Trente-quatre ans plus tard, Industries Lassonde affiche un chiffre d’affaires de près de 2 milliards, s’est hissée au premier rang des producteurs canadiens des jus de marques nationales et occupe le deuxième rang aux États-Unis comme producteur de jus de fruits de marques privées pour les grandes chaînes telles que Costco ou Walmart.

« J’ai commencé à penser à la retraite il y a un an. J’ai 65 ans et j’avais le goût de passer à autre chose, de m’occuper davantage de ma famille et de mes petits-enfants, mais je vais rester associé à l’industrie agroalimentaire parce que j’ai joint le conseil d’administration d’Investissement Québec qui souhaite renforcer la filière de la transformation alimentaire québécoise », m’explique le gestionnaire.

André Caillé, ex-PDG d’Hydro-Québec, m’avait un jour expliqué que l’industrie de la transformation alimentaire était le secteur industriel qui produisait le plus de valeur ajoutée à l’économie québécoise tout en consommant le moins d’énergie, ce que me confirme Jean Gattuso.

« On a deux richesses incroyables au Québec. On a de l’eau et de l’électricité à bon marché. Ce sont les deux ingrédients essentiels à l’industrie agroalimentaire. On est actif dans un secteur qui ne souffre pas des cycles économiques. Les gens doivent toujours se nourrir, qu’on soit en récession ou non », souligne-t-il.

Un phénomène que Lassonde a été pleinement en mesure d’observer l’an dernier puisque ses revenus ont augmenté de 7 % durant la pandémie alors que les consommateurs ont modifié leurs habitudes alimentaires et acheté davantage de jus de fruits.

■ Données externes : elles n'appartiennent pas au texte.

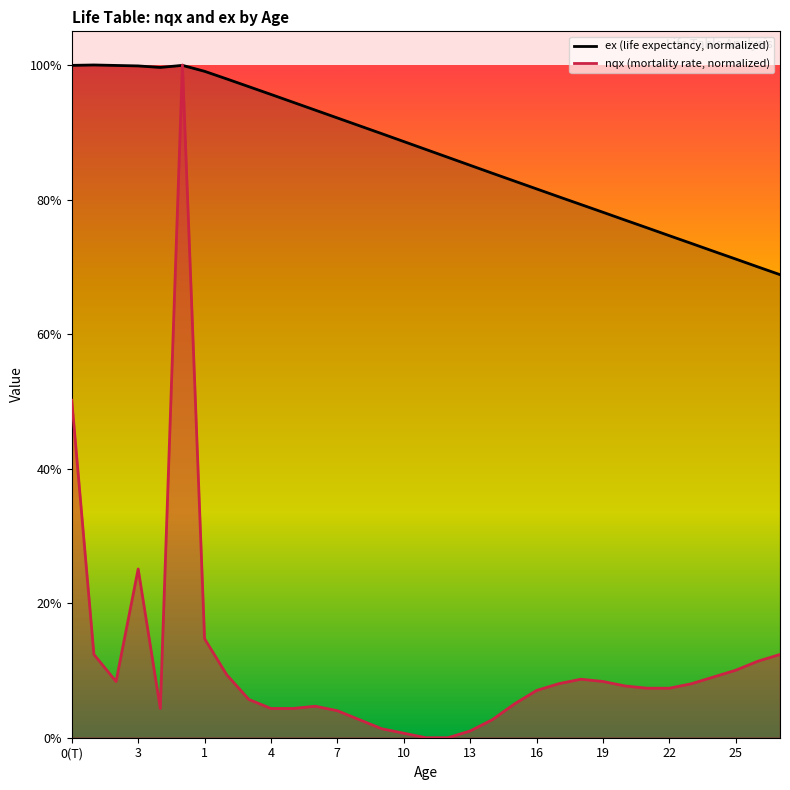

List the series in order of their overall mean, lowest first.

nqx, ex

« Et on permet aux producteurs agricoles d’écouler la totalité de leurs récoltes. Peu importe la forme du fruit ou du légume, en les transformant, on les utilise tous. Et dans certaines catégories de produits, on va jusqu’à absorber 80 % de la production annuelle des agriculteurs », enchaîne le président de Lassonde.

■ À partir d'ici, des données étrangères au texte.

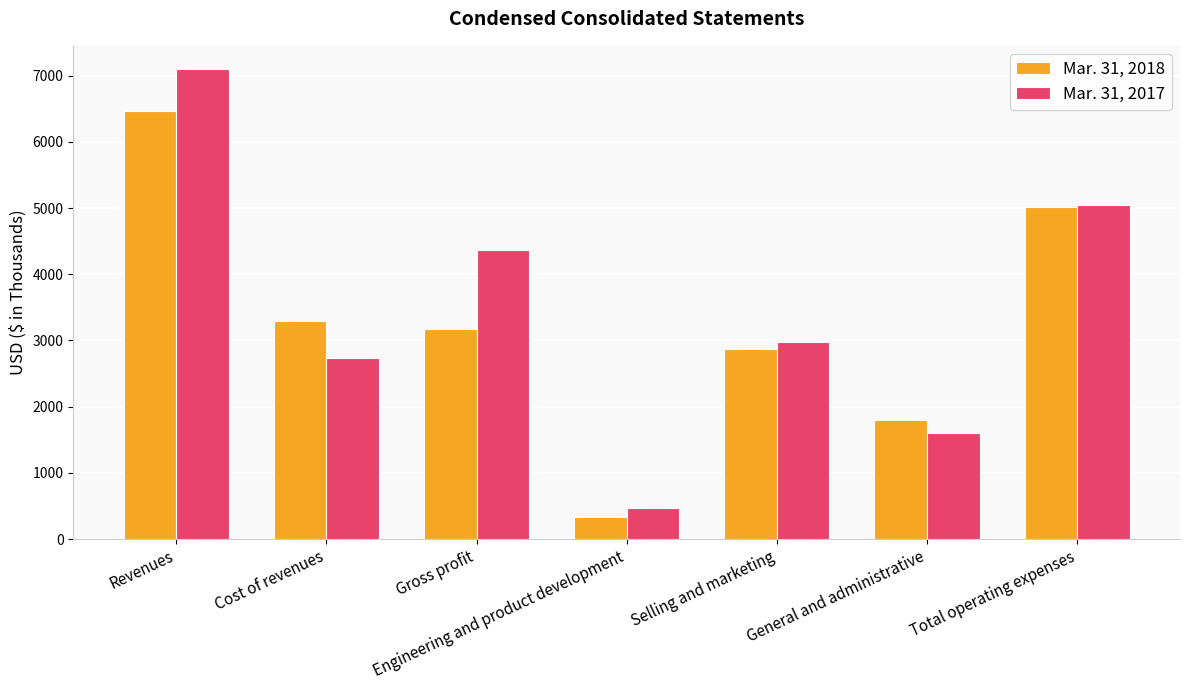

How many bars are there in total?

14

Jean Gattuso insiste sur le fait que le Québec a acquis une expertise solide en matière de transformation agroalimentaire avec des entreprises comme Saputo, Agropur et, bien sûr, Lassonde.

Sur une lancée nord-américaine

Au cours des cinq dernières années, Jean Gattuso s’est assuré de consolider l’équipe de direction pour assurer la transition. « On a des équipes entrepreneuriales dans chacune de nos divisions et nos gens voient grand tout en gardant les deux pieds sur terre », résume Jean Gattuso.

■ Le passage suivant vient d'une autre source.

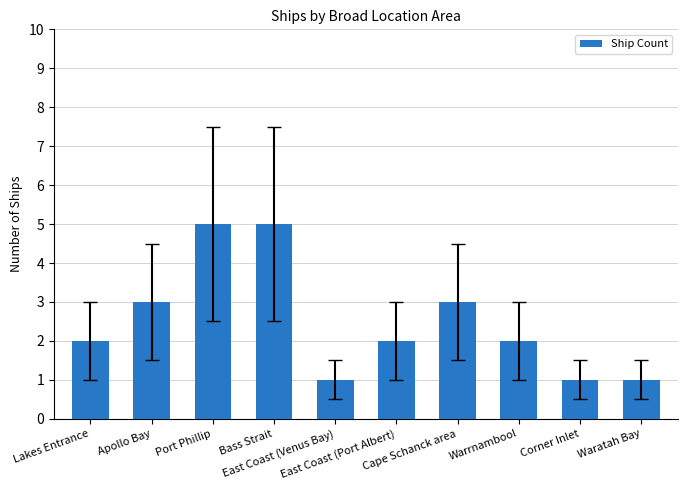

What is the sum of all values?

25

Le groupe a recruté l’an dernier Vincent Timpano, qui a notamment été président de Coca-Cola Canada et PDG de The Minute Maid Company Canada, pour assurer la présidence de la division américaine Lassonde Pappas Company. Il succédera à Jean Gattuso en septembre prochain comme président et chef de l’exploitation de Lassonde.

Étant lui-même le fils d’un entrepreneur, son père et ses deux oncles ayant fondé l’entreprise Gattuso en 1946, vendue en 1985, Jean Gattuso s’est toujours bien entendu avec Jean-Paul Lassonde, l’actionnaire majoritaire d’Industries Lassonde qui lui a donné la latitude nécessaire pour permettre au groupe d’élargir son empreinte à l’échelle nord-américaine.

« M. Lassonde m’a toujours donné son support. En 30 ans, on a réalisé 16 acquisitions, d’abord au Canada pour devenir un joueur national et nous assurer d’approvisionner les grandes chaînes, puis aux États-Unis, où notre réseau d’usines couvre aujourd’hui l’ensemble du territoire », explique Jean Gattuso, qui a participé la semaine dernière à sa dernière assemblée annuelle de Lassonde.

Comment entrevoit-il l’avenir de l’industrie des jus de fruits, qui a enregistré un certain déclin au cours des dernières années depuis qu’on a remis en question le taux de sucre élevé qu’ils pouvaient contenir ?

« On répond par l’innovation. On travaille sans arrêt à développer des nouveaux produits qui répondent aux besoins et aux goûts des consommateurs, des gammes de produits plus santé. On vient d’investir 30 millions dans notre division de sauces pour pâtes à Boisbriand et Saint-Damase. Des divisions qui exportent aux États-Unis 60 % de la production », expose-t-il.

Dans l’immédiat, Jean Gattuso a surtout hâte de recommencer à jouer au hockey deux fois par semaine, comme gardien de but dans sa ligue de garage, une activité qu’il pratique depuis qu’il est enfant et que la pandémie a mise sur pause depuis l’an dernier.